If you’re a publisher, one of the most frustrating experiences is to discover that your content is being scraped by a third party that does not have permission to use your content.
Even more frustrating: when that scraper’s website is able to outrank yours for searches related to your own content.
For obvious reasons then, Google has engaged in a considerable effort to thwart scrapers. And now it’s turning to the public for additional assistance.
Last week, Google’s Matt Cutts put out an RFS (request for scrapers) on his Twitter account:
Scrapers getting you down? Tell us about blog scrapers you see: http://goo.gl/S2hIh We need datapoints for testing.
As Matt McGee of Search Engine Land notes, Google’s Panda 2.2 update, which was released earlier this year, was designed to address scraper sites. But that, not surprisingly, didn’t end the war.
Despite Google’s best efforts, there are still scraper sites that rank well, and sometimes they even rank higher than the site that originally publishing the content.
So what should Google do?
On one hand, it would be curious if Google’s web spam team wasn’t looking at scrapers specifically. But on the other, it’s hard not to make the argument that scrapers aren’t the core problem — they’re just a symptom.

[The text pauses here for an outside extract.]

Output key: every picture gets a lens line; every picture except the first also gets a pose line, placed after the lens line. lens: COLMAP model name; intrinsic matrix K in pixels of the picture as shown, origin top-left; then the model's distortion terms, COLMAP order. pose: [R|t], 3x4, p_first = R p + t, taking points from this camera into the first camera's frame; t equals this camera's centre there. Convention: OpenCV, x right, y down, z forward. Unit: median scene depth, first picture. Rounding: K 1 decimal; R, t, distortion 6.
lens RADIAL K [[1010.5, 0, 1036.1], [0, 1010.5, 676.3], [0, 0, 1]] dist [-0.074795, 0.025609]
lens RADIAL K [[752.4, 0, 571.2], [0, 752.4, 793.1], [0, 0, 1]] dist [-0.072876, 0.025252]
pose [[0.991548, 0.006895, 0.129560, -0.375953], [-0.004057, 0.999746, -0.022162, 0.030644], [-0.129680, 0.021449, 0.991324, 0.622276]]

In many cases, scrapers aren’t simply scraping content and hoping that their sites rank well. In the absence of a means to build PageRank legitimately, they also employ black and gray hat techniques that Google has struggled to deal with.

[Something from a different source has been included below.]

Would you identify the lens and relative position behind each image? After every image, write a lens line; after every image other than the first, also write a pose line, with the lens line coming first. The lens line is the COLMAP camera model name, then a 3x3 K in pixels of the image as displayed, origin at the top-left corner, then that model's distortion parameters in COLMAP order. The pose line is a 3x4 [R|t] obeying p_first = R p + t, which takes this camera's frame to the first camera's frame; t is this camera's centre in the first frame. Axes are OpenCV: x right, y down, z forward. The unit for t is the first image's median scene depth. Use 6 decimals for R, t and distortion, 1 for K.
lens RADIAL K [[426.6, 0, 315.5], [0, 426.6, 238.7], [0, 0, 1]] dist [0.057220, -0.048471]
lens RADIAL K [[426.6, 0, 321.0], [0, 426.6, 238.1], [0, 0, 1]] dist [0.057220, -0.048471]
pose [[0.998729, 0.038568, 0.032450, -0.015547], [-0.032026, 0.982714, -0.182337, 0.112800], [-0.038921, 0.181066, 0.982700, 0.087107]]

In other words, scraping alone is frustrating, but it shouldn’t be infuriating. What’s really infuriating is that scrapers are often able to take advantage of greater flaws in Google’s ranking algorithms so that scraped content ranks meaningfully at all.
From this perspective, for Google to win the war against scrapers, it must win the war against search engine scamsters. And that won’t be easy.